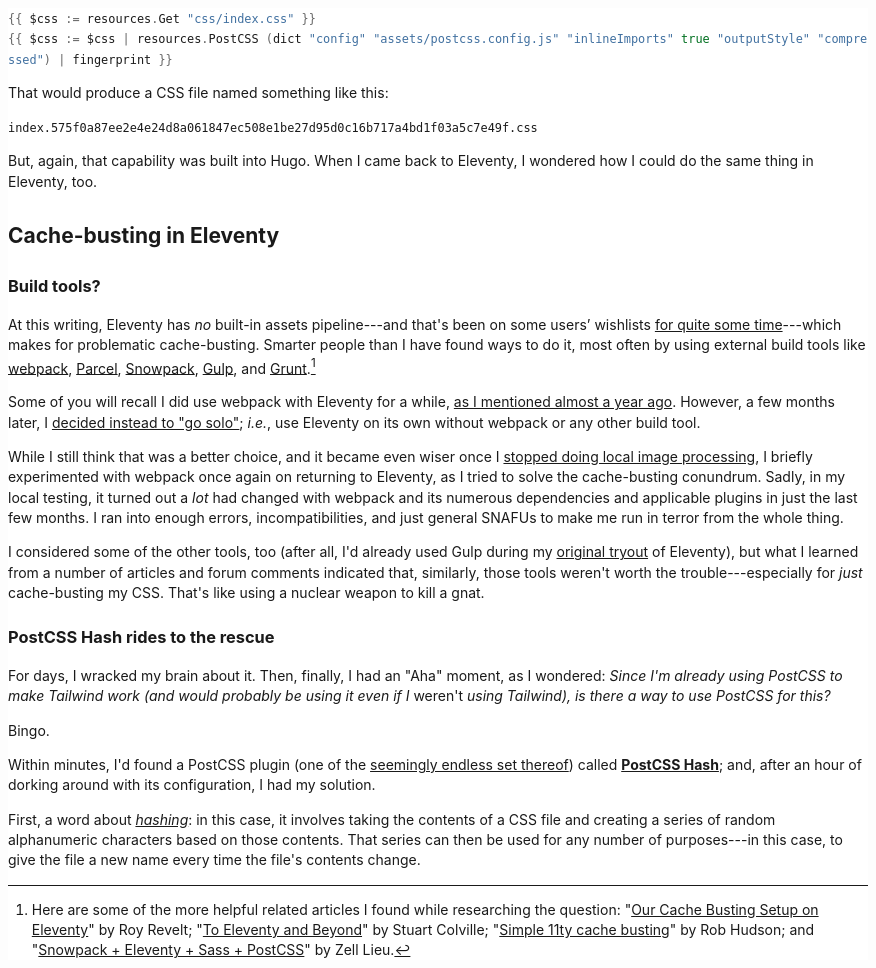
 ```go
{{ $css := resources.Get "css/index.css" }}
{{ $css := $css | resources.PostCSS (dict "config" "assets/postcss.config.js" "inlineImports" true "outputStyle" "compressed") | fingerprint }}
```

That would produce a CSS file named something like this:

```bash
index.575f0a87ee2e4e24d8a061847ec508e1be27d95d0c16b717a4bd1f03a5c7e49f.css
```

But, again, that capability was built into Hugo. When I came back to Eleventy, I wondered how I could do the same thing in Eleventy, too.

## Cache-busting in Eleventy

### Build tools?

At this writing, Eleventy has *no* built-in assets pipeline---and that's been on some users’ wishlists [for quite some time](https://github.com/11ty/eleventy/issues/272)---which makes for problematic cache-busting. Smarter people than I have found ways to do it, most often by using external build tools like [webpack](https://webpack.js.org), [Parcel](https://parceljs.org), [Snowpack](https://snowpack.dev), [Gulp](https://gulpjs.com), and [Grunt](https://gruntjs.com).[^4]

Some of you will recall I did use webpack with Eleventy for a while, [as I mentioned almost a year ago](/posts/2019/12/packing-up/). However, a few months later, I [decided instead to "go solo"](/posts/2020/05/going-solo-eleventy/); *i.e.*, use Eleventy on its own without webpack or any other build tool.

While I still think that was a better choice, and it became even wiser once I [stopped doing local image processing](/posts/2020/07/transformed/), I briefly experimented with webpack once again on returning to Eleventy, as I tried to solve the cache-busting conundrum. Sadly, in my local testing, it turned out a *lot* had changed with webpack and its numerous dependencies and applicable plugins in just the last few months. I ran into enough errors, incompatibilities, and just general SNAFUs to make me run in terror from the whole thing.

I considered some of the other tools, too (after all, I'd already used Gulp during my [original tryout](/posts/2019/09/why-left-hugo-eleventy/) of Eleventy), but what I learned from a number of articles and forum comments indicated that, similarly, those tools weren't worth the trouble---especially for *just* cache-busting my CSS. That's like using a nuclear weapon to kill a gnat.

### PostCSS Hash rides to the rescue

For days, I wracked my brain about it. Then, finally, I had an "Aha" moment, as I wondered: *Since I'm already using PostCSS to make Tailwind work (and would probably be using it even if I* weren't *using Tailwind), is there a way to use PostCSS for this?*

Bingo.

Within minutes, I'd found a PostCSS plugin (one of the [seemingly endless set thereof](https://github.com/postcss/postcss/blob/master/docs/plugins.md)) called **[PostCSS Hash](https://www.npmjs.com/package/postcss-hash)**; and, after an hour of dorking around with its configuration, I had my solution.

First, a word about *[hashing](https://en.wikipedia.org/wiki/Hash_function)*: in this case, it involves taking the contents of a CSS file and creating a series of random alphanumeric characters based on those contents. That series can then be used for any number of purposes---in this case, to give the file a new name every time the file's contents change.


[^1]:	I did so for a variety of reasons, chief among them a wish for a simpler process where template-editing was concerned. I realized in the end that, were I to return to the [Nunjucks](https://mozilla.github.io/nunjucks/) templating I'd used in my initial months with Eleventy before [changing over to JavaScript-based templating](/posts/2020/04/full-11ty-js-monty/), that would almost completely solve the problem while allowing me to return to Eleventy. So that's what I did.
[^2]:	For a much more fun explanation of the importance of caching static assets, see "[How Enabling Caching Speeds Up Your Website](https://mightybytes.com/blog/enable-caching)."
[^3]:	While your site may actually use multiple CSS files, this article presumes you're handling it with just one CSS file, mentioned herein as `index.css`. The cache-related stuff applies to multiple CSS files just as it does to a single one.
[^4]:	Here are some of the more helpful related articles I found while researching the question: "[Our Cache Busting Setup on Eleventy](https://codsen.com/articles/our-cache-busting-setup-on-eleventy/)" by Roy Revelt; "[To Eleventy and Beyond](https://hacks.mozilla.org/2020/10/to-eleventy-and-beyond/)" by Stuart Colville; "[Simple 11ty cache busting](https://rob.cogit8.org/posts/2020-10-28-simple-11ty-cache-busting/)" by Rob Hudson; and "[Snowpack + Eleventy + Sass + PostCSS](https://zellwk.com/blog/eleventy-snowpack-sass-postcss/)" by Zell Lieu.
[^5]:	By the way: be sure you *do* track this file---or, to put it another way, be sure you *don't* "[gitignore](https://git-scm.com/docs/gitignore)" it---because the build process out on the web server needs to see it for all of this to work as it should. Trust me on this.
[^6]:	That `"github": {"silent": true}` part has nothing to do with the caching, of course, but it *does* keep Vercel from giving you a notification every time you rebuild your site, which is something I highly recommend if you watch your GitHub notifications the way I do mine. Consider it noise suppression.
........
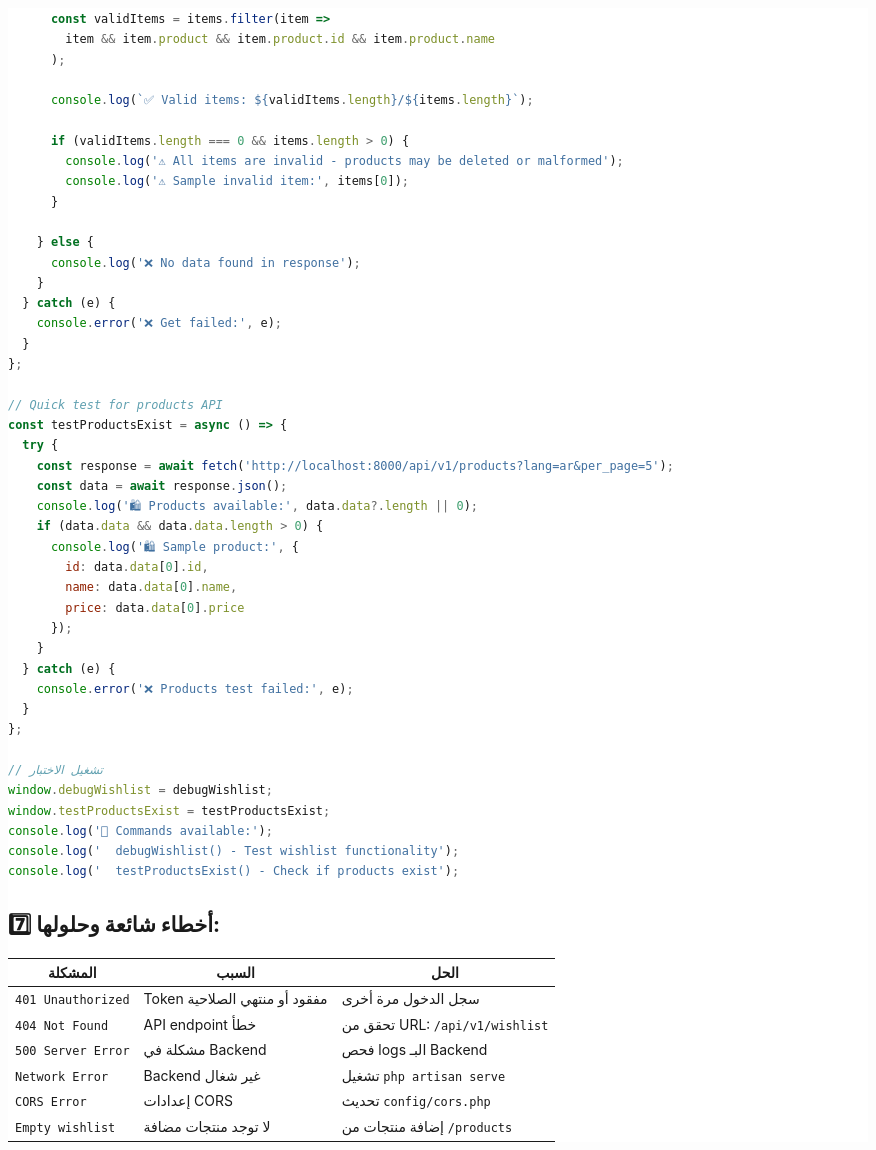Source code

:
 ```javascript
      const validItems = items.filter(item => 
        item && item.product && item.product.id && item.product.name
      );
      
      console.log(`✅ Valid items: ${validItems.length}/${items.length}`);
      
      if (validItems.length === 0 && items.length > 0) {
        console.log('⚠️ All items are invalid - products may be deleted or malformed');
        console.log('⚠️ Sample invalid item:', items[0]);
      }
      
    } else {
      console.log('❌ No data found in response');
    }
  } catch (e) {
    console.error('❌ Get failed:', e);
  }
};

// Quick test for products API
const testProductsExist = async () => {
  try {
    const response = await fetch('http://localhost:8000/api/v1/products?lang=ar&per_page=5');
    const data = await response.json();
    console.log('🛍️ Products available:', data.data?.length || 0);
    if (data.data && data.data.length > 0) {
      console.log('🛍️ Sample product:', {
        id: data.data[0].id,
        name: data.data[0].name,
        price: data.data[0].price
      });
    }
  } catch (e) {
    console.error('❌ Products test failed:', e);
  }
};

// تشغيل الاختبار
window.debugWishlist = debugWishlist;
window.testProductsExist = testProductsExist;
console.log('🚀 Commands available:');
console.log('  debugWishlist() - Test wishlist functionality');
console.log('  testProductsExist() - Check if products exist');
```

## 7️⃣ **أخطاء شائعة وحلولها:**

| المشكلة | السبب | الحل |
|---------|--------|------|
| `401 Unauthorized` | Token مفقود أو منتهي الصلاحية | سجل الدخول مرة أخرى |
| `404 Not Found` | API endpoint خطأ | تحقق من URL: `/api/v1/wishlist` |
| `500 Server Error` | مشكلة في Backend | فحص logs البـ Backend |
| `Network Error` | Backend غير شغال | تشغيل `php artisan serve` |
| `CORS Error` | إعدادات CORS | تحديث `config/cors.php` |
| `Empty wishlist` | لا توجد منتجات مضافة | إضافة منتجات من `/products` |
........
**TASK OBJECTIVE**: Where in the listing does the string "validItems" appear? Copy every line that has it.

**RESULT OF THE EXERCISE**:
      const validItems = items.filter(item => 
      console.log(`✅ Valid items: ${validItems.length}/${items.length}`);
      if (validItems.length === 0 && items.length > 0) {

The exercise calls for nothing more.